» WHAT YOU HAVE TO DO
Figure out the number of lines in the entries that hold the string "back", then give that number and nothing else.
===== SOURCE INFORMATION
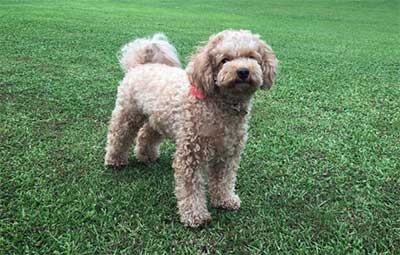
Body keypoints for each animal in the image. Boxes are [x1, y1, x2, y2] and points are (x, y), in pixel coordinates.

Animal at [104, 29, 276, 227]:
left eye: (252, 57)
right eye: (224, 60)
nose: (243, 71)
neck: (220, 105)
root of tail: (142, 65)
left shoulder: (228, 152)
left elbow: (224, 179)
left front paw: (225, 200)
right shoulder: (191, 153)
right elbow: (191, 187)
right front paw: (195, 215)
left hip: (158, 118)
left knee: (146, 134)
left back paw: (146, 156)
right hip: (128, 113)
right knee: (119, 135)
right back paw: (115, 160)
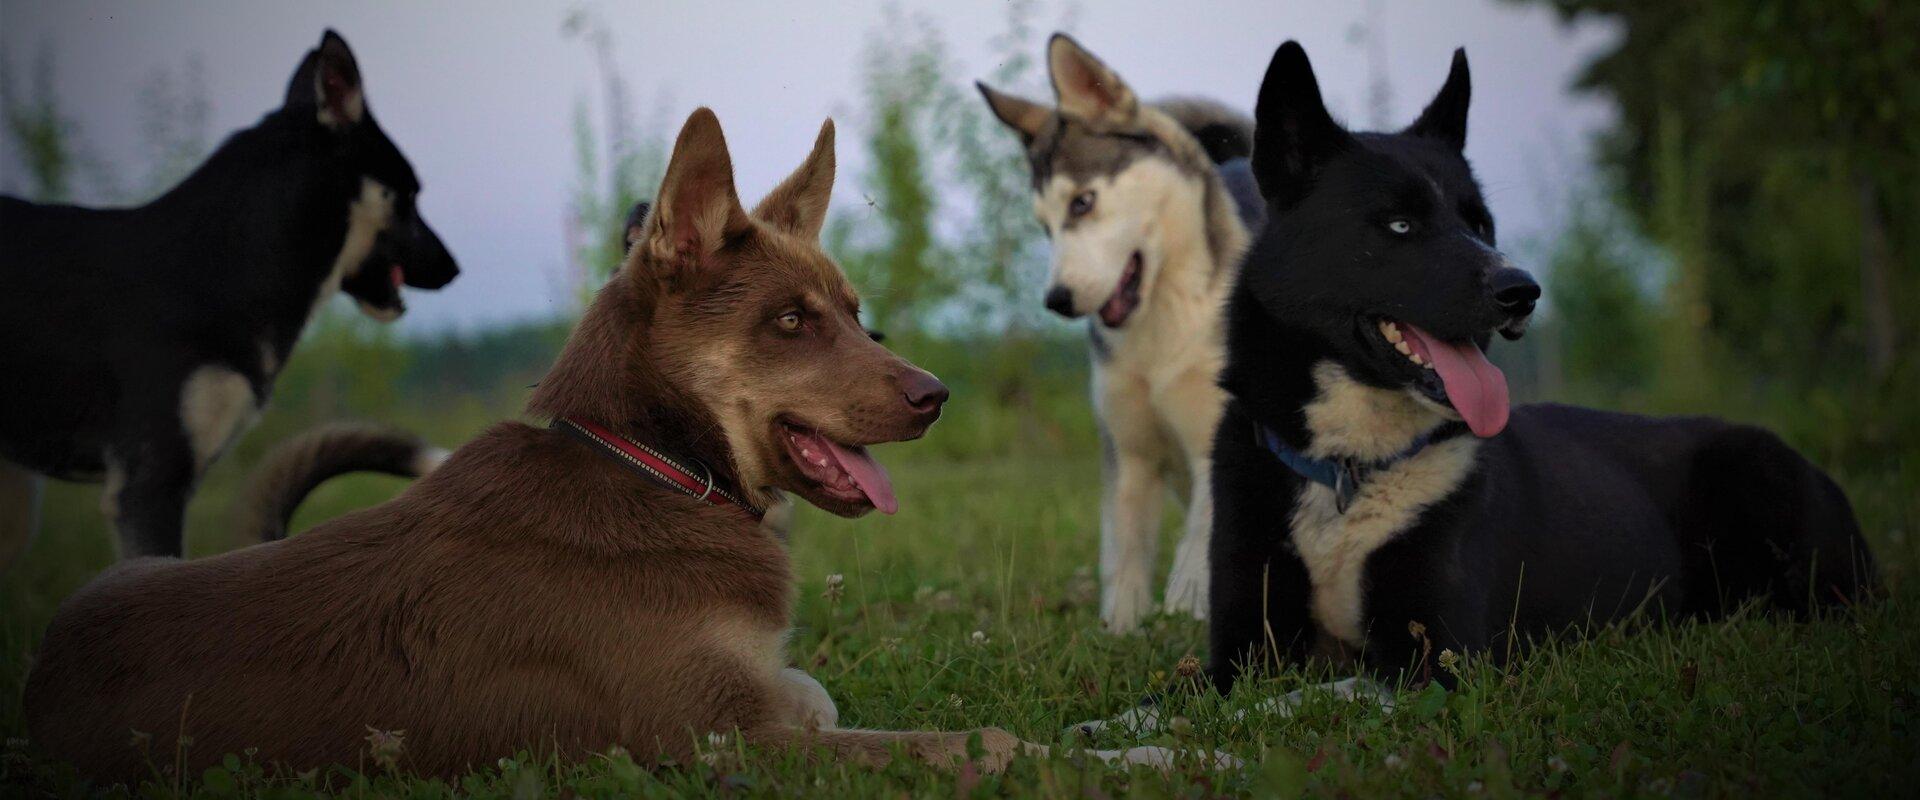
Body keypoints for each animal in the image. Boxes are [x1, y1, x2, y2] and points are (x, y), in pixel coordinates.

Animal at [1205, 43, 1866, 690]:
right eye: (1399, 224)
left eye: (1479, 223)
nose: (1521, 291)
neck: (1351, 469)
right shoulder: (1241, 647)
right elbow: (1209, 695)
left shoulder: (1440, 662)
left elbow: (1308, 695)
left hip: (1761, 484)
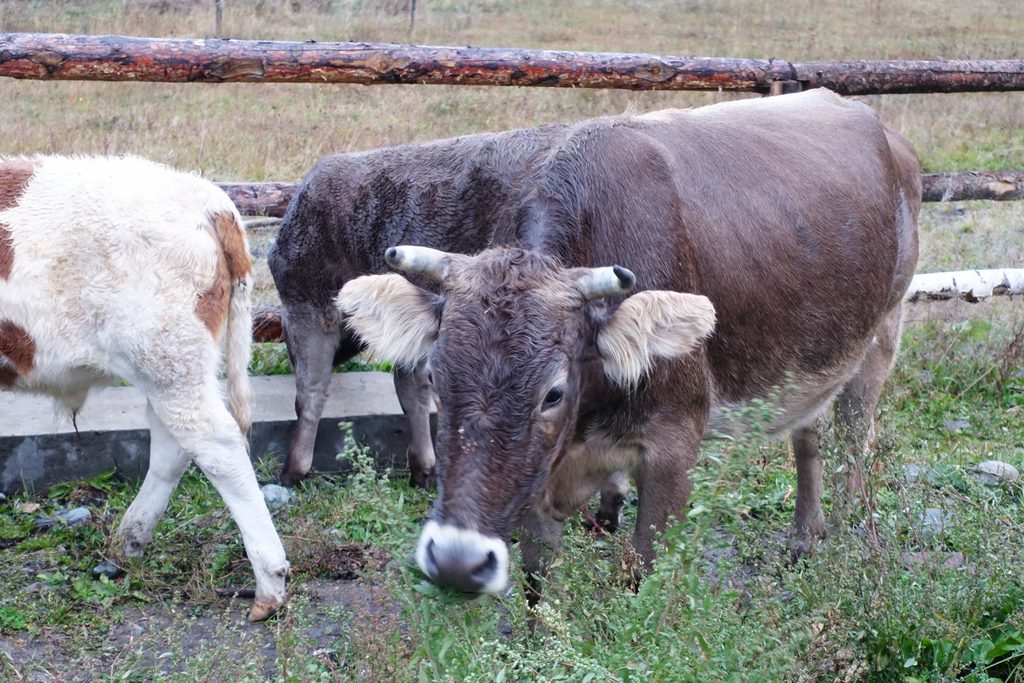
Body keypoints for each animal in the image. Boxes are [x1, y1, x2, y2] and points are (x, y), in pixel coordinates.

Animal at [1, 154, 288, 618]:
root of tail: (208, 196)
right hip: (172, 365)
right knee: (174, 446)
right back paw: (128, 540)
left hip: (166, 359)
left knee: (218, 446)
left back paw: (269, 582)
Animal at [339, 89, 925, 598]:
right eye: (437, 380)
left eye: (553, 393)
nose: (457, 561)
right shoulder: (542, 472)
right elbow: (536, 581)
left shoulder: (674, 446)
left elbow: (638, 575)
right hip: (813, 358)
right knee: (809, 436)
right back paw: (804, 539)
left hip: (882, 333)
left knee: (853, 439)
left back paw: (840, 539)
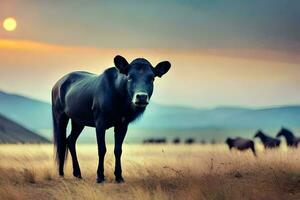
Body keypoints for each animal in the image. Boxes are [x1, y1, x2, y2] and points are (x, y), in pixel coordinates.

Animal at [50, 54, 170, 183]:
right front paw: (100, 176)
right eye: (129, 77)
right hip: (60, 116)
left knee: (70, 140)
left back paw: (77, 173)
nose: (141, 97)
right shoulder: (100, 123)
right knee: (61, 142)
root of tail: (56, 85)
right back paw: (61, 173)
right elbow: (102, 149)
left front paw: (119, 176)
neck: (120, 99)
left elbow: (118, 150)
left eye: (152, 78)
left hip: (78, 121)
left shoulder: (122, 124)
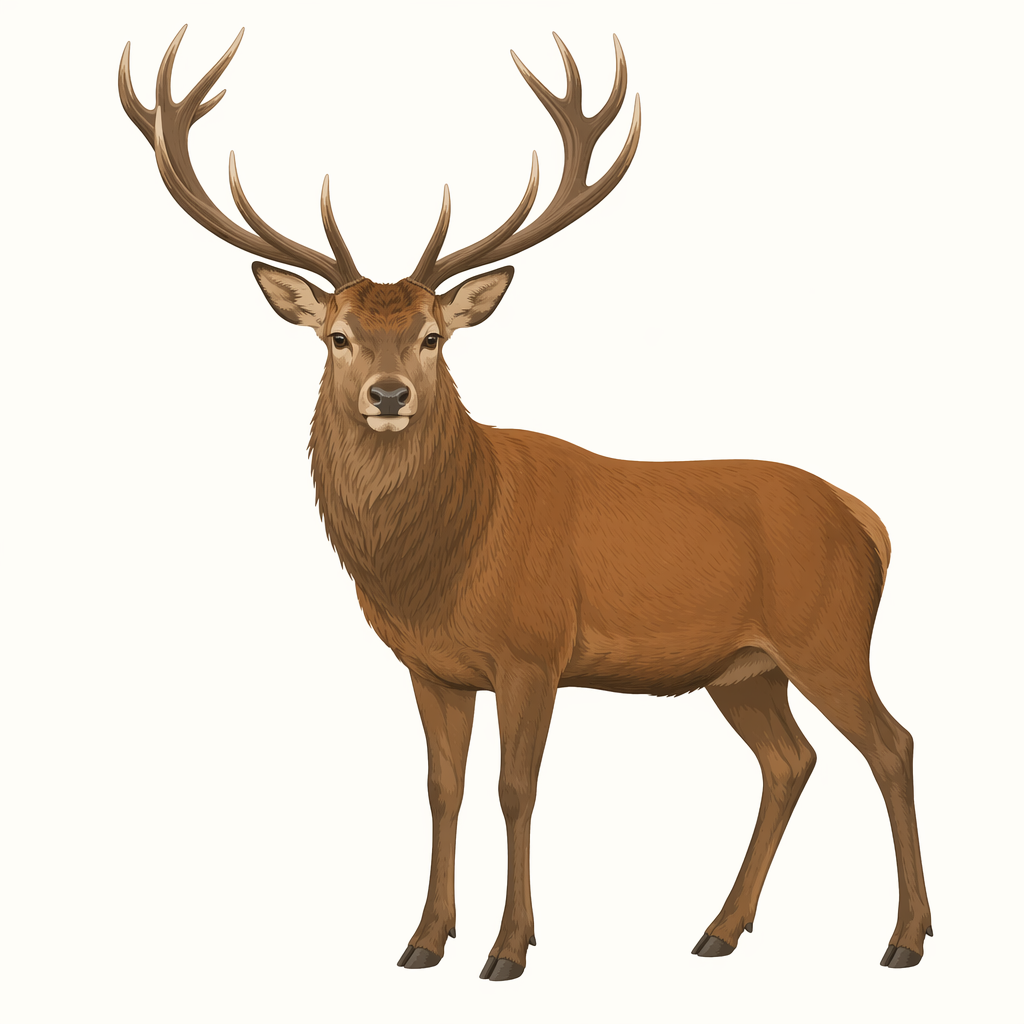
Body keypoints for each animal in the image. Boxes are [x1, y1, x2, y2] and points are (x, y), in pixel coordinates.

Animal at [119, 25, 932, 981]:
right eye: (338, 337)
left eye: (434, 337)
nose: (389, 394)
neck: (443, 558)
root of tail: (870, 523)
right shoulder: (431, 666)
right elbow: (443, 788)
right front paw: (424, 938)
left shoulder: (534, 647)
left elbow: (517, 789)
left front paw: (509, 948)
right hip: (745, 669)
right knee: (790, 760)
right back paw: (720, 929)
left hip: (827, 637)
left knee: (891, 744)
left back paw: (904, 937)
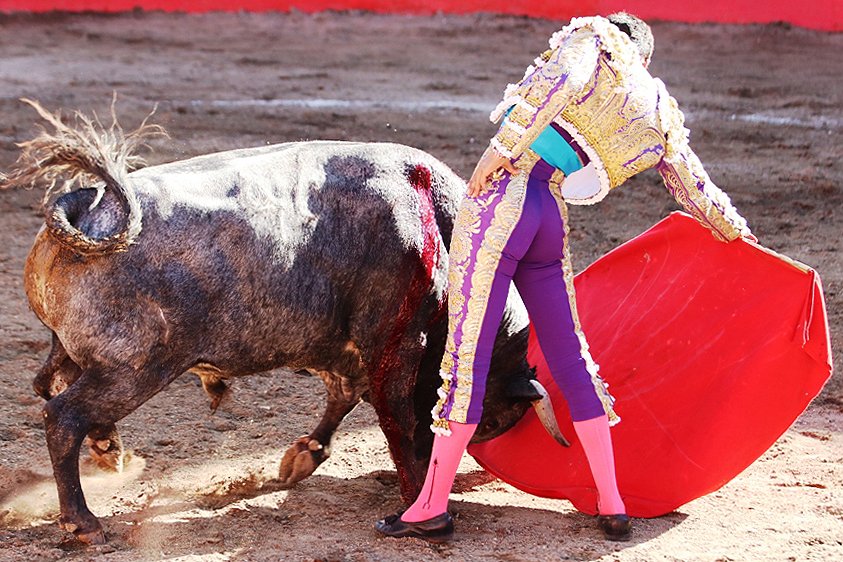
==========
» EXERCISE OUTPUT
10